Los Angeles city airport administrators hired a consultant Tuesday to develop a long-range plan for the expansion of Ontario International Airport, to accommodate some of Southern California's increasing air transportation needs.
The growth of the airport has become increasingly important since the March 5 election, when Orange County voters rejected construction of an international airport at the former El Toro Marine Corps Air Station, airport officials said.
Members of the Los Angeles City Airport Commission unanimously approved the hiring of the consultant, saying other regional airports must pick up some of the 30 million or so passengers a year that planners had hoped would be able to use the now-rejected south Orange County facility by 2025.

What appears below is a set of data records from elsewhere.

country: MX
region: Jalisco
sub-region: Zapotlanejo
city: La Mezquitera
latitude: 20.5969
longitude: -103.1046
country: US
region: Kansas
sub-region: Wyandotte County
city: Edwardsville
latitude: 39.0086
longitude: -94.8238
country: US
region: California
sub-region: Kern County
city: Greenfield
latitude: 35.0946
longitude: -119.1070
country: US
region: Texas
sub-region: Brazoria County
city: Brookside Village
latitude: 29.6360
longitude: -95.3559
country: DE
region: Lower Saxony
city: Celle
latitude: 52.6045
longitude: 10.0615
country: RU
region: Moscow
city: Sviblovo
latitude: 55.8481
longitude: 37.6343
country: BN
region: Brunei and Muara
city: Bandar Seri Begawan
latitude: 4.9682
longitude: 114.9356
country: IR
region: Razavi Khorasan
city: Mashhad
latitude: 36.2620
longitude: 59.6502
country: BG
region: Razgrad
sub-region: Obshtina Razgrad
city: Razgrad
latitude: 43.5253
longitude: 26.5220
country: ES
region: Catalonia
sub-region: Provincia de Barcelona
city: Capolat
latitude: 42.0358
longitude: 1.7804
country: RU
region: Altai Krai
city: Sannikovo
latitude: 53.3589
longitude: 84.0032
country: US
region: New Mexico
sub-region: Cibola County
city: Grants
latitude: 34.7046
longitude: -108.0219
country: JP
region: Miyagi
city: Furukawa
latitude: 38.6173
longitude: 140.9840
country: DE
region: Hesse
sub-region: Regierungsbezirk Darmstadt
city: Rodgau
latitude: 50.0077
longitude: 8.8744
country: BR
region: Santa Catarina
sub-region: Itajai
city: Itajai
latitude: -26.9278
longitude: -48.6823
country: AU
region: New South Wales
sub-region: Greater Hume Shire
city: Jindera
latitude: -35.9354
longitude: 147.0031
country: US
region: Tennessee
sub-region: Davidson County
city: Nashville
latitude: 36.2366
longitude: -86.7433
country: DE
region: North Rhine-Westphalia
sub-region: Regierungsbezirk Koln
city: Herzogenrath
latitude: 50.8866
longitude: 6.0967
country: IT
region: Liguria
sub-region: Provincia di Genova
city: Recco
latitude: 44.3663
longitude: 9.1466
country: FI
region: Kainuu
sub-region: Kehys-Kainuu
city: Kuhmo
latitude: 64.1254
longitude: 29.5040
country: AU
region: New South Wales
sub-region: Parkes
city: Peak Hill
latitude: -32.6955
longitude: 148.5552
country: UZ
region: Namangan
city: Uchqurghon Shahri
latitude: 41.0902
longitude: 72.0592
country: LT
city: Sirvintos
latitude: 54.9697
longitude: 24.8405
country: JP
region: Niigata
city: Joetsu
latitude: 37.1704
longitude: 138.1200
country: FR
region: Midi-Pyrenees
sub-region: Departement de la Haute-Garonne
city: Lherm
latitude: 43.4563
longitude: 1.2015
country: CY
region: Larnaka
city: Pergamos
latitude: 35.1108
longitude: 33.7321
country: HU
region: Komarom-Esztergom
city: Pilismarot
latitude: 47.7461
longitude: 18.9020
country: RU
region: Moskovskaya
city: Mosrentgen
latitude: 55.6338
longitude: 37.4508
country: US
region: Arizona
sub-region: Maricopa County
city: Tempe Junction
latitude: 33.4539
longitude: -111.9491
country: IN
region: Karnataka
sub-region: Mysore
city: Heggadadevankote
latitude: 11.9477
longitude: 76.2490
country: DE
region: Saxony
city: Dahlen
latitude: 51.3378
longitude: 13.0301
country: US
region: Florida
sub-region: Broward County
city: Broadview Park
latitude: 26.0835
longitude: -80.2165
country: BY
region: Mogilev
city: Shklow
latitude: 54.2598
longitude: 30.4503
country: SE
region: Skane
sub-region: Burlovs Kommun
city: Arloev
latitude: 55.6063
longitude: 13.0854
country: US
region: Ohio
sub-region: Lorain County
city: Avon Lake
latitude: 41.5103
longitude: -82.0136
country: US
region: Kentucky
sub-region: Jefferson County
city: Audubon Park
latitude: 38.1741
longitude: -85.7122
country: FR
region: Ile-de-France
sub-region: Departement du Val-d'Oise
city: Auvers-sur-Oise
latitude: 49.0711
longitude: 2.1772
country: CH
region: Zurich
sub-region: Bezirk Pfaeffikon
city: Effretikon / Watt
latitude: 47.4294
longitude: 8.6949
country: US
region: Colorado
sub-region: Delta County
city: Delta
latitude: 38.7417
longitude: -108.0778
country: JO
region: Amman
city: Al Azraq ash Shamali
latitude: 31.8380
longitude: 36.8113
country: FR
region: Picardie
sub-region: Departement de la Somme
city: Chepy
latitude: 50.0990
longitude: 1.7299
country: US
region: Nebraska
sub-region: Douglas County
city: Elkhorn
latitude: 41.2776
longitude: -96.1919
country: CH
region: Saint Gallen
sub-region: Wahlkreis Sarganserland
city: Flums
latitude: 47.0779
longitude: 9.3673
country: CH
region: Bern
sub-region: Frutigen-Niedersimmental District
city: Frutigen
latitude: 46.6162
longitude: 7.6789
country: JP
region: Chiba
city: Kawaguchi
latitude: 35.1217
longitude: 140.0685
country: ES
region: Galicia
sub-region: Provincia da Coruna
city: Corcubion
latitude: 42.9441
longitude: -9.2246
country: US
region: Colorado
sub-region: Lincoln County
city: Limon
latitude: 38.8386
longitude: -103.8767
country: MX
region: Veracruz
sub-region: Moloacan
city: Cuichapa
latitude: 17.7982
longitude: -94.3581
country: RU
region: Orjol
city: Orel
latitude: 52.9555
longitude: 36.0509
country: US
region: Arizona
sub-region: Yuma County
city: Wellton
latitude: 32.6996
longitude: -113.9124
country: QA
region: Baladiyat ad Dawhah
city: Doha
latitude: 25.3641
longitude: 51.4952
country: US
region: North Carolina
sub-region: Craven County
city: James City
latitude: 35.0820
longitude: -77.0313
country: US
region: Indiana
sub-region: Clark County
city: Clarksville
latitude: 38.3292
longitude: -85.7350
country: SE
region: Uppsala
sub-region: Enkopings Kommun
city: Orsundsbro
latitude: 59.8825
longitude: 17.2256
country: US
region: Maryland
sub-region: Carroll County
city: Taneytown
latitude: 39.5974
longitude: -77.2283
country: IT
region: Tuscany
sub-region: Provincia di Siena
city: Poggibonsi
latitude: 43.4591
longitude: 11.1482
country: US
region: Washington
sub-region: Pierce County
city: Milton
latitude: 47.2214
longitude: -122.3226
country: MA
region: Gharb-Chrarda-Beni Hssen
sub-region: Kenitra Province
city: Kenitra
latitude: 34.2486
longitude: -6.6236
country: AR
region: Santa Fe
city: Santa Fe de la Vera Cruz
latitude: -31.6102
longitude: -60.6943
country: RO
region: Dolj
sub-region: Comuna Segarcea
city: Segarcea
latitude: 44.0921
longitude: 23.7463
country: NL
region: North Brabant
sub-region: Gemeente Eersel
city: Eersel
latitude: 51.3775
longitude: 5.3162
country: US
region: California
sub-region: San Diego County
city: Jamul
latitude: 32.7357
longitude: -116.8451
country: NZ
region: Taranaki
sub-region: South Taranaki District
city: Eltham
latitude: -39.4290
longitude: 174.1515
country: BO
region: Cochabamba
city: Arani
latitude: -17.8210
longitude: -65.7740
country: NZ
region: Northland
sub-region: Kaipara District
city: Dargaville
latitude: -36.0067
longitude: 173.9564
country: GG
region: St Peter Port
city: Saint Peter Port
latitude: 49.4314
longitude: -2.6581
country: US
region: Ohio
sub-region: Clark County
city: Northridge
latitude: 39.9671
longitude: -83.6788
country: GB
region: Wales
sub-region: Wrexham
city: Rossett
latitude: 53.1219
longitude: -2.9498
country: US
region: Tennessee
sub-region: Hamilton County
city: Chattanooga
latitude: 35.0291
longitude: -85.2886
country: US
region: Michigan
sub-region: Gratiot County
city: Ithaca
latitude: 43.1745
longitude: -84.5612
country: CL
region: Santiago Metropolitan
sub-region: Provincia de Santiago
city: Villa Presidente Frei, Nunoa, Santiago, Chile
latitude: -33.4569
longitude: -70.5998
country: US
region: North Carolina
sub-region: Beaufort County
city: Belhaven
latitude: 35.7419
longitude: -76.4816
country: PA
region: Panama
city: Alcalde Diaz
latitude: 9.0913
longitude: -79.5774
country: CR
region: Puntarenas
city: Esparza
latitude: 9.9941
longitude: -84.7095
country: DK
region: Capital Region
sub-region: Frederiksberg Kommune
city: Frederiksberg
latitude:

The seven-member commission operates Ontario and three other airports. With its vote, the panel hired Kansas City-based HNTB Corp. to make plans for expanding Ontario International.
The firm has extensive experience designing airport and transportation projects. It has also been a financial backer of Los Angeles Mayor James K. Hahn and of Hahn's campaign against San Fernando Valley secession.
In December, HNTB gave $25,000 to L.A. United, the mayor's anti-secession campaign committee. The company's local executives also contributed $24,950 to Hahn. They gave mayoral election rival Antonio Villaraigosa $4,700 during last year's campaign.
HNTB was chosen from a field of three bidders, which submitted proposals last summer to start planning for the long-term expansion of passenger terminals and facilities at the Ontario airport.
The first stage of the work is expected to take a year and cost $650,000. But airport officials said the contract could total $3.9 million when later phases of the project are included.
After the commission approved the contract, Hahn said in a statement that he is committed to moving forward with his campaign promise "to develop a regional aviation program that will redistribute Southern California's air traffic demand from Los Angeles International to other regional airports."
Despite this month's decision by 57.8% of Orange County voters to oppose development of an international airport at El Toro, Hahn said "all airports in the region must be prepared to take on a larger share of passenger and cargo volume in the future in order to preserve the economic benefits of tourism and trade in our region."
With two new passenger terminals that opened in 1998, the Ontario facility is handling more than 6 million passengers a year, even with the drop in air travel after the Sept. 11 terrorist attacks.
The San Bernardino County airport already has plans to build a third passenger terminal when air traffic reaches 10 million annual passengers.
Jim Ritchie, deputy executive for long-term planning at Los Angeles World Airports, said a new terminal would boost Ontario's annual capacity from 10 million to 15 million passengers.
The new master plan study will examine the impact of future construction, including passenger and cargo facilities and a third runway. Ritchie said the Southern California Assn. of Governments has projected that Ontario may have to serve 30 million passengers a year by 2025.
Ultimately, the master plan study is expected to lead to an environmental impact report on the effects of expanding the airport.
Airport Commissioner Leland Wong, just back from a trip to China, said expansion of Ontario is "even more important" to the Los Angeles region after the anti-airport vote in Orange County.
A regional aviation plan called for El Toro to handle about 30 million passengers a year but voters passed a measure to rezone the site as a park and nature preserve.